What you will do: Do not copy the pictures. Write out the lines from the start of the entries through the line containing "up to 200 msec).".

The input section start

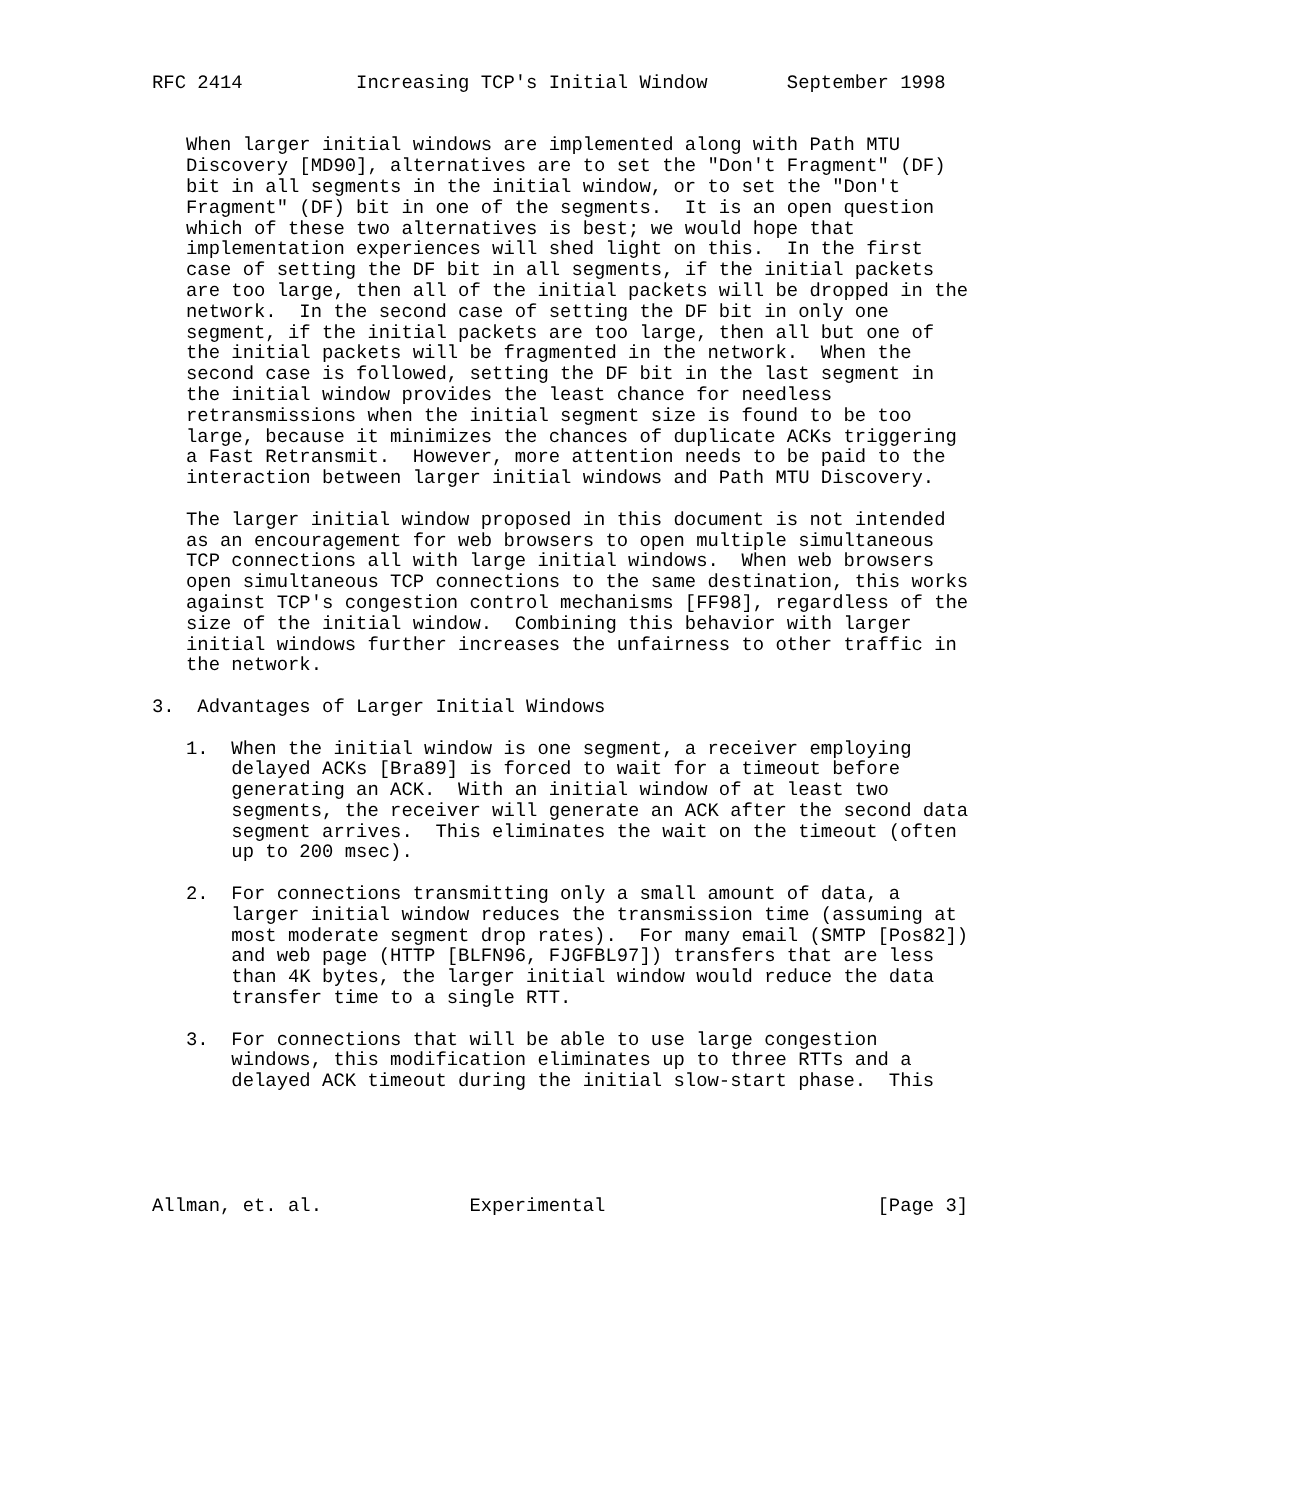RFC 2414          Increasing TCP's Initial Window       September 1998


   When larger initial windows are implemented along with Path MTU
   Discovery [MD90], alternatives are to set the "Don't Fragment" (DF)
   bit in all segments in the initial window, or to set the "Don't
   Fragment" (DF) bit in one of the segments.  It is an open question
   which of these two alternatives is best; we would hope that
   implementation experiences will shed light on this.  In the first
   case of setting the DF bit in all segments, if the initial packets
   are too large, then all of the initial packets will be dropped in the
   network.  In the second case of setting the DF bit in only one
   segment, if the initial packets are too large, then all but one of
   the initial packets will be fragmented in the network.  When the
   second case is followed, setting the DF bit in the last segment in
   the initial window provides the least chance for needless
   retransmissions when the initial segment size is found to be too
   large, because it minimizes the chances of duplicate ACKs triggering
   a Fast Retransmit.  However, more attention needs to be paid to the
   interaction between larger initial windows and Path MTU Discovery.

   The larger initial window proposed in this document is not intended
   as an encouragement for web browsers to open multiple simultaneous
   TCP connections all with large initial windows.  When web browsers
   open simultaneous TCP connections to the same destination, this works
   against TCP's congestion control mechanisms [FF98], regardless of the
   size of the initial window.  Combining this behavior with larger
   initial windows further increases the unfairness to other traffic in
   the network.

3.  Advantages of Larger Initial Windows

   1.  When the initial window is one segment, a receiver employing
       delayed ACKs [Bra89] is forced to wait for a timeout before
       generating an ACK.  With an initial window of at least two
       segments, the receiver will generate an ACK after the second data
       segment arrives.  This eliminates the wait on the timeout (often
       up to 200 msec).

   2.  For connections transmitting only a small amount of data, a
       larger initial window reduces the transmission time (assuming at
       most moderate segment drop rates).  For many email (SMTP [Pos82])
       and web page (HTTP [BLFN96, FJGFBL97]) transfers that are less
       than 4K bytes, the larger initial window would reduce the data
       transfer time to a single RTT.

   3.  For connections that will be able to use large congestion
       windows, this modification eliminates up to three RTTs and a
       delayed ACK timeout during the initial slow-start phase.  This





Allman, et. al.             Experimental                        [Page 3]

The input section end

Answer section:
RFC 2414          Increasing TCP's Initial Window       September 1998


   When larger initial windows are implemented along with Path MTU
   Discovery [MD90], alternatives are to set the "Don't Fragment" (DF)
   bit in all segments in the initial window, or to set the "Don't
   Fragment" (DF) bit in one of the segments.  It is an open question
   which of these two alternatives is best; we would hope that
   implementation experiences will shed light on this.  In the first
   case of setting the DF bit in all segments, if the initial packets
   are too large, then all of the initial packets will be dropped in the
   network.  In the second case of setting the DF bit in only one
   segment, if the initial packets are too large, then all but one of
   the initial packets will be fragmented in the network.  When the
   second case is followed, setting the DF bit in the last segment in
   the initial window provides the least chance for needless
   retransmissions when the initial segment size is found to be too
   large, because it minimizes the chances of duplicate ACKs triggering
   a Fast Retransmit.  However, more attention needs to be paid to the
   interaction between larger initial windows and Path MTU Discovery.

   The larger initial window proposed in this document is not intended
   as an encouragement for web browsers to open multiple simultaneous
   TCP connections all with large initial windows.  When web browsers
   open simultaneous TCP connections to the same destination, this works
   against TCP's congestion control mechanisms [FF98], regardless of the
   size of the initial window.  Combining this behavior with larger
   initial windows further increases the unfairness to other traffic in
   the network.

3.  Advantages of Larger Initial Windows

   1.  When the initial window is one segment, a receiver employing
       delayed ACKs [Bra89] is forced to wait for a timeout before
       generating an ACK.  With an initial window of at least two
       segments, the receiver will generate an ACK after the second data
       segment arrives.  This eliminates the wait on the timeout (often
       up to 200 msec).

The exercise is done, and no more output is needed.